The show, Klass says, defines a picker and then makes it real, in effect providing only a slight glimpse of reality.
“At the level of knowledge that these guys operate, they would be confined to their state and perhaps a couple of hundred mile radius at the most. In actuality two guys can’t afford to drive around in a $70,000 truck buying $6 oil cans and finding good things that they don’t know the value of,” Klass says “Their profit margin is ridiculously low and their expenses are excessive.”
Klass also has some ethical issues with the show. As he sees it, the cardinal sin is teaming up against a homeowner or estate trustee. “You’re outnumbering them,” he explains “there’s an unwritten rule in the industry against talking and distracting and working as a team against a potential seller.” That’s only the beginning of where the show exits the boundaries of reality, however.
“There’s a certain thing called negligent homicide as well—when you’re going into someone else’s house and offering them money for something, and you don’t know what you are doing and you benefit from it. You can only carry that to the bank so many times before your reputation is going supersede you.”

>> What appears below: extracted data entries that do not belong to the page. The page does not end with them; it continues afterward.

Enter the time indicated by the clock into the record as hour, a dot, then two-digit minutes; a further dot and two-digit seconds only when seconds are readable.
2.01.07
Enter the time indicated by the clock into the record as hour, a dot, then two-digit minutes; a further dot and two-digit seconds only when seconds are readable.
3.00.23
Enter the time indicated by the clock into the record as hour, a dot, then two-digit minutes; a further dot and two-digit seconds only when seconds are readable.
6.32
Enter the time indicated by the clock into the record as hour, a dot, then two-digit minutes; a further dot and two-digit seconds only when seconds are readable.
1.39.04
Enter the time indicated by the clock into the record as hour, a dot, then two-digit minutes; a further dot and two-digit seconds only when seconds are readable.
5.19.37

Moreover, Klass says the knowledge base of the show’s pickers isn’t broad enough or deep enough. They rely on experts reached by phone. While Klass says that does happen in real-world picking, when calls are made in the real-world, they often end in a transaction.

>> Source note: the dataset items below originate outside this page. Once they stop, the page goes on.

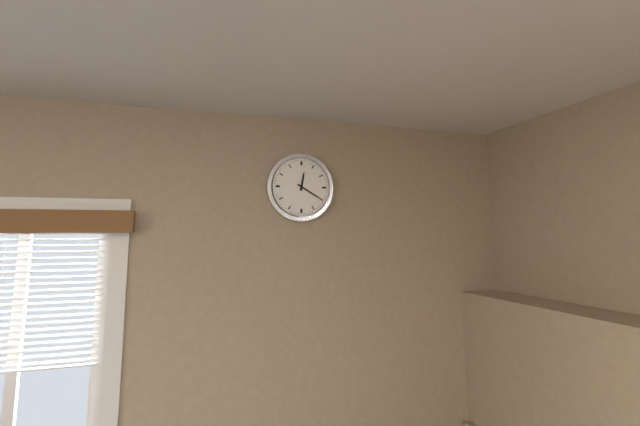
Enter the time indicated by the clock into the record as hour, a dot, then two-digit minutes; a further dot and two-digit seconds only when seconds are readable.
12.20
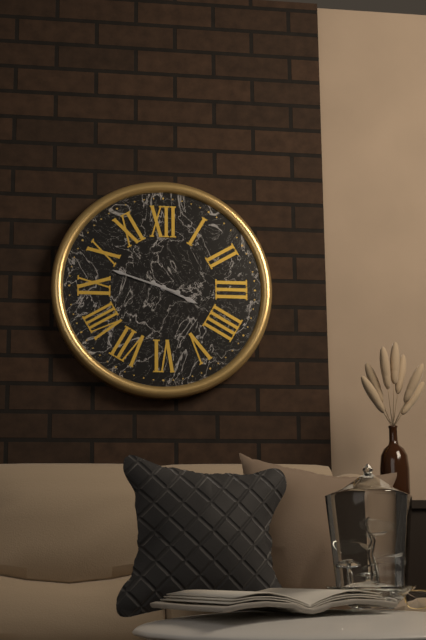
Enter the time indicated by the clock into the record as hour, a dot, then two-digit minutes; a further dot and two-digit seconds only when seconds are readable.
3.48
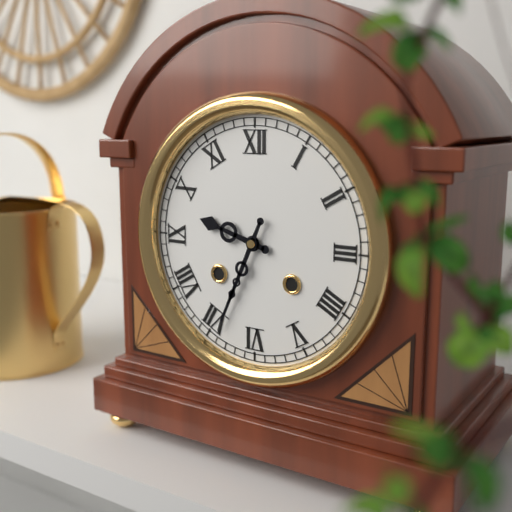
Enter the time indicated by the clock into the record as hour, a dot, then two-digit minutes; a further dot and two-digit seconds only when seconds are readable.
9.34
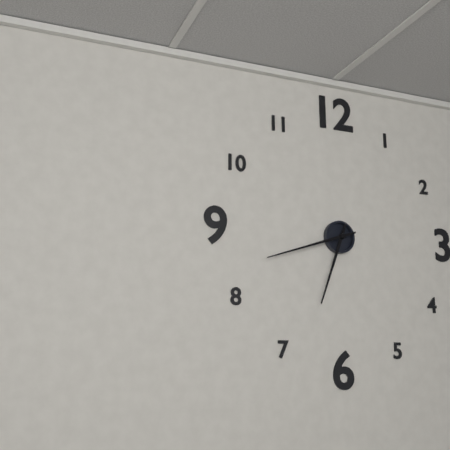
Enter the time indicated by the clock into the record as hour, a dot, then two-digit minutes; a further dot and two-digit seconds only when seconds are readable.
6.42
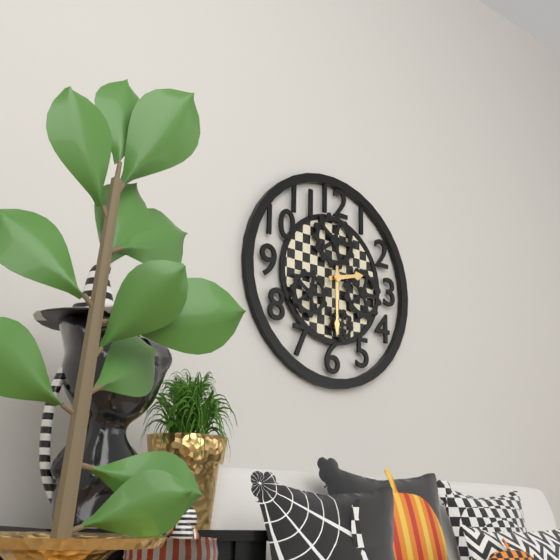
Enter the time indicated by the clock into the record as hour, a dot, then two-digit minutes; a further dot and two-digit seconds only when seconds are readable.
2.30
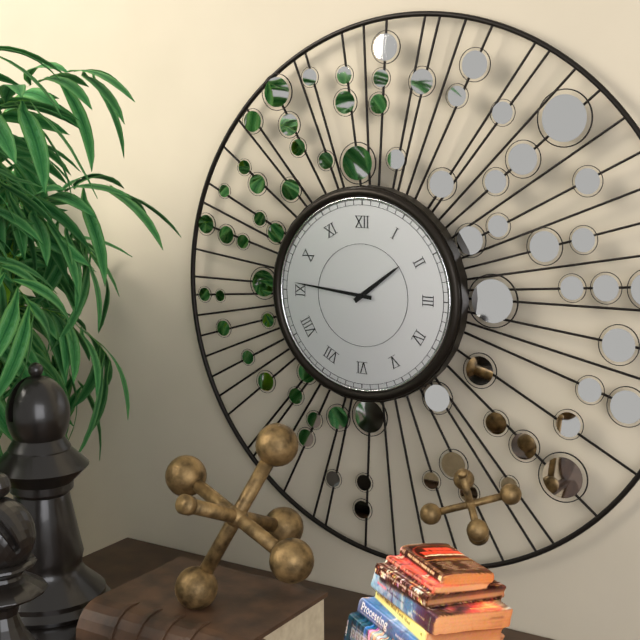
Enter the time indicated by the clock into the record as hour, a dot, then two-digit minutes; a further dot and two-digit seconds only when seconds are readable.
1.46
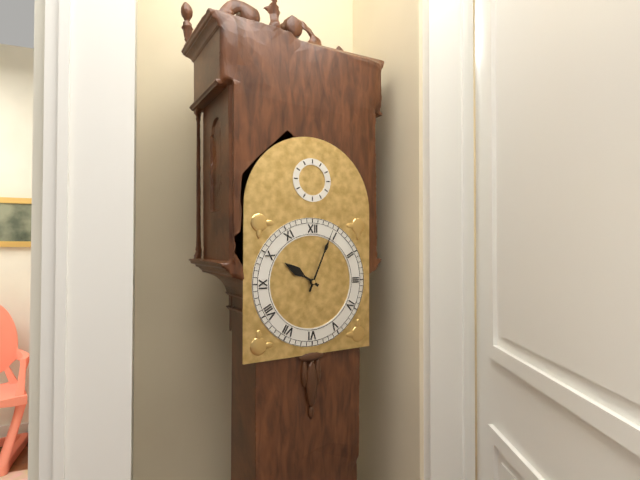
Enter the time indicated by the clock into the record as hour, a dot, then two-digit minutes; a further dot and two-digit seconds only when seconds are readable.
10.04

“When I call someone for an appraisal, that’s a favor. I have to be ready to return that favor and do so by offering it to the appraiser,” Klass says. “If you call me for an appraisal and don’t give me a chance to buy it, please don’t call me again.”
While the real work of a picker does sometimes involve large profits—Klass says he recently purchased a carved bakelite pin for $5, a pin he sold to a dealer for $400— it also involves substantial expenses. Moreover, as this example demonstrates, more than half of his sales are wholesale. Klass, whose specialty is industrial furniture, says he wouldn’t bring the pin to a show where he might fetch twice that amount because it’s not his specialty and a buyer wouldn’t be as trusting of a dealer carrying one pin.

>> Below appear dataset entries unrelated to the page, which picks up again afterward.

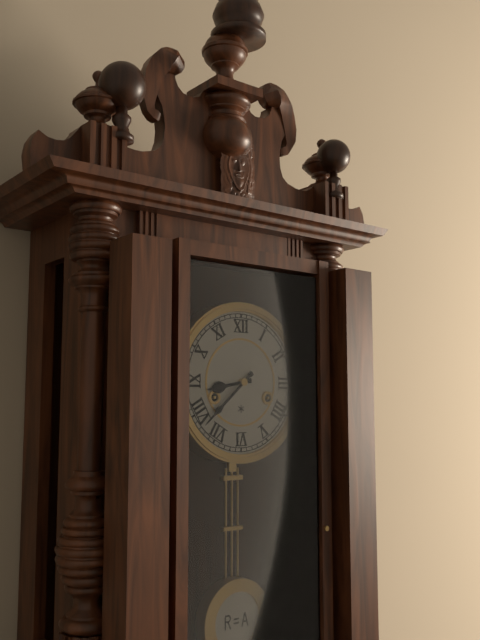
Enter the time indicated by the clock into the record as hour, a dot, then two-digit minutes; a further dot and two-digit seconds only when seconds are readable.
8.38
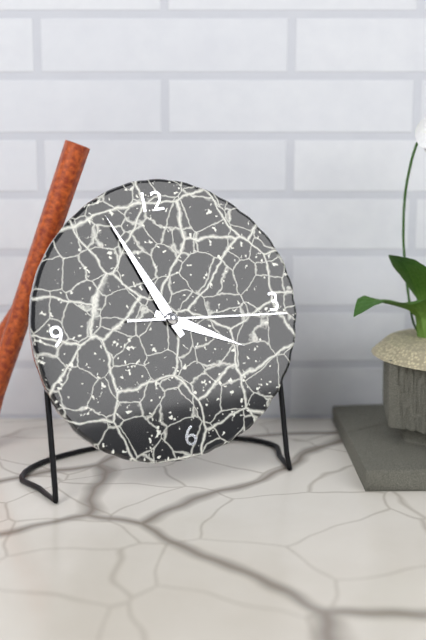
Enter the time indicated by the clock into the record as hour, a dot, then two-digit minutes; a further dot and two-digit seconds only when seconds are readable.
3.56.16
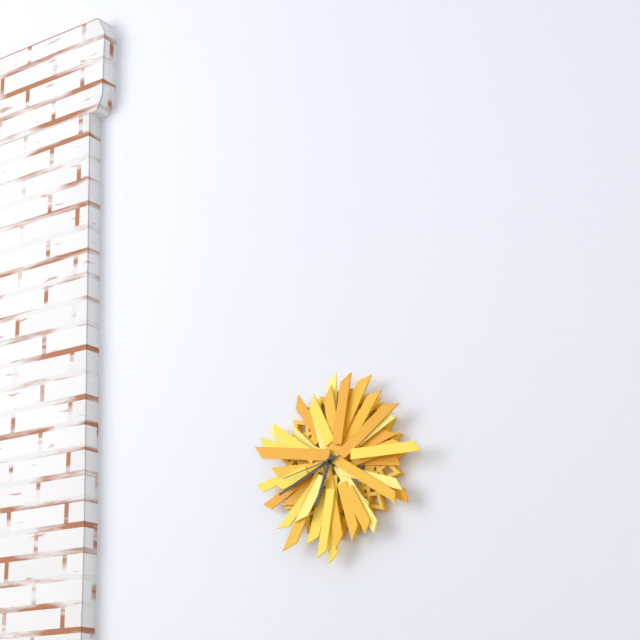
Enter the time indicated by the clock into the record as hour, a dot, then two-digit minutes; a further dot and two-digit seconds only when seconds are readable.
6.41.43
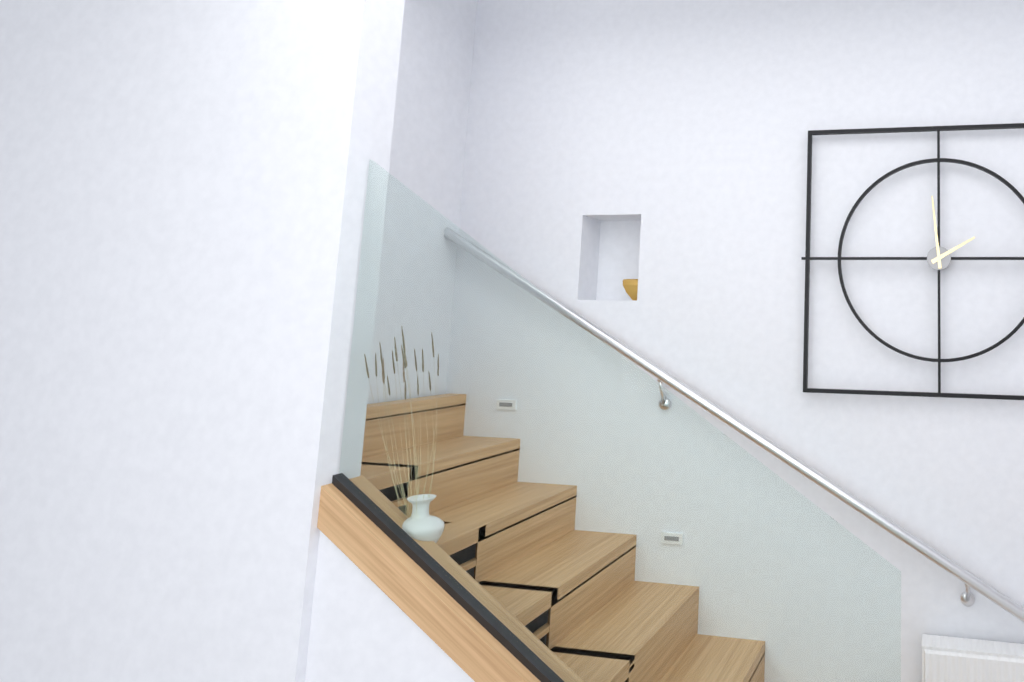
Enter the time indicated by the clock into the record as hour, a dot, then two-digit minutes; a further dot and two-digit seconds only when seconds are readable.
1.59
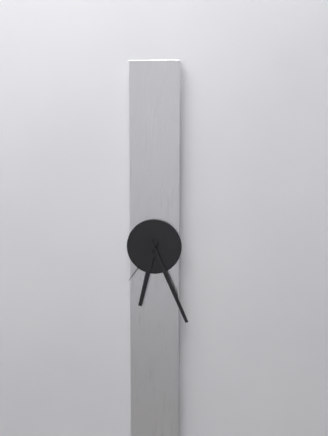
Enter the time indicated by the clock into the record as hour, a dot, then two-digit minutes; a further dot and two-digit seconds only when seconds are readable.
6.26.36
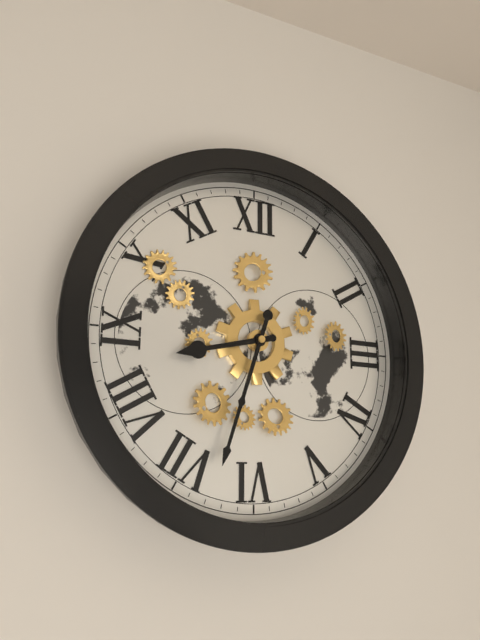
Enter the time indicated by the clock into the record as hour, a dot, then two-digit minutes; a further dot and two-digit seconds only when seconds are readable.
8.33
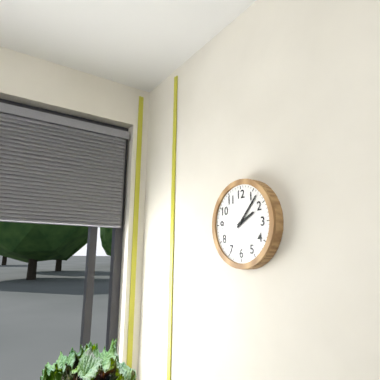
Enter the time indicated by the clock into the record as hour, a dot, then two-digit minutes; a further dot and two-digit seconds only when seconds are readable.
2.07
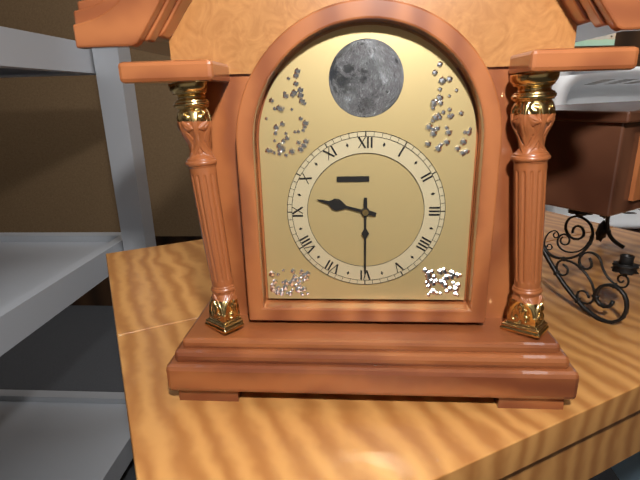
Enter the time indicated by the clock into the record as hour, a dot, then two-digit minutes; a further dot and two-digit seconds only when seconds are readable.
9.30
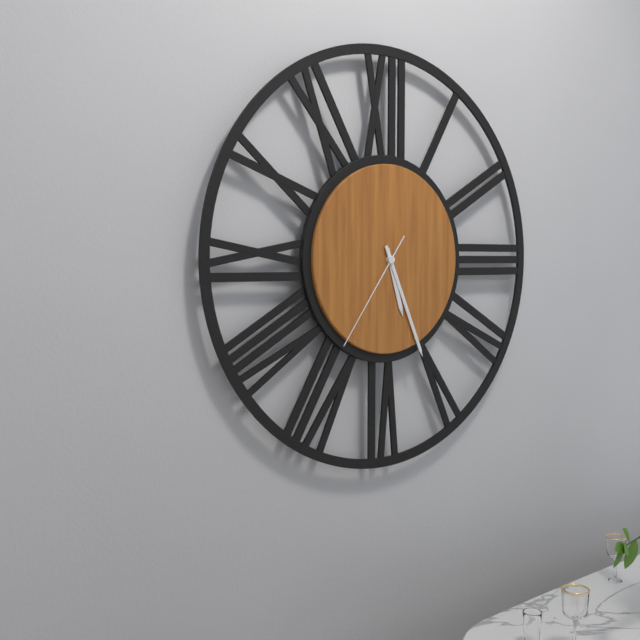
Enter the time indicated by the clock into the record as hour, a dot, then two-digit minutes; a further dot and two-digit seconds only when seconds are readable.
5.26.36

Klass says more realistic depictions on television are found in Pawn Stars, also on the History Channel, and PBS’s The Antiques Road Show. In regards to Pawn Stars he says “those guys are a little bit nice compared to the pawn brokers I have known,” and as for the Antiques Road Show, Klass complimented the honest nature, but added it sometimes gives the impression most antiques are very valuable. The average value of items brought to one show was estimated to be at only about $14, he says.
Where’s a good place to pick? We asked Klass. Most pickers he says visit shops and malls as well as private homes. Retail markets like Randolph Street Market and Highwood Street Market, he says, are also a good bet.
“I find deals everywhere I go. My goal at a show is to pick my booth rent in profit,” Klass says. “If I can sell it while I am at the show then I am really happy.”
The views expressed in this story are those of Frederick Klass Jr. and not necessarily the show promoters or their employees.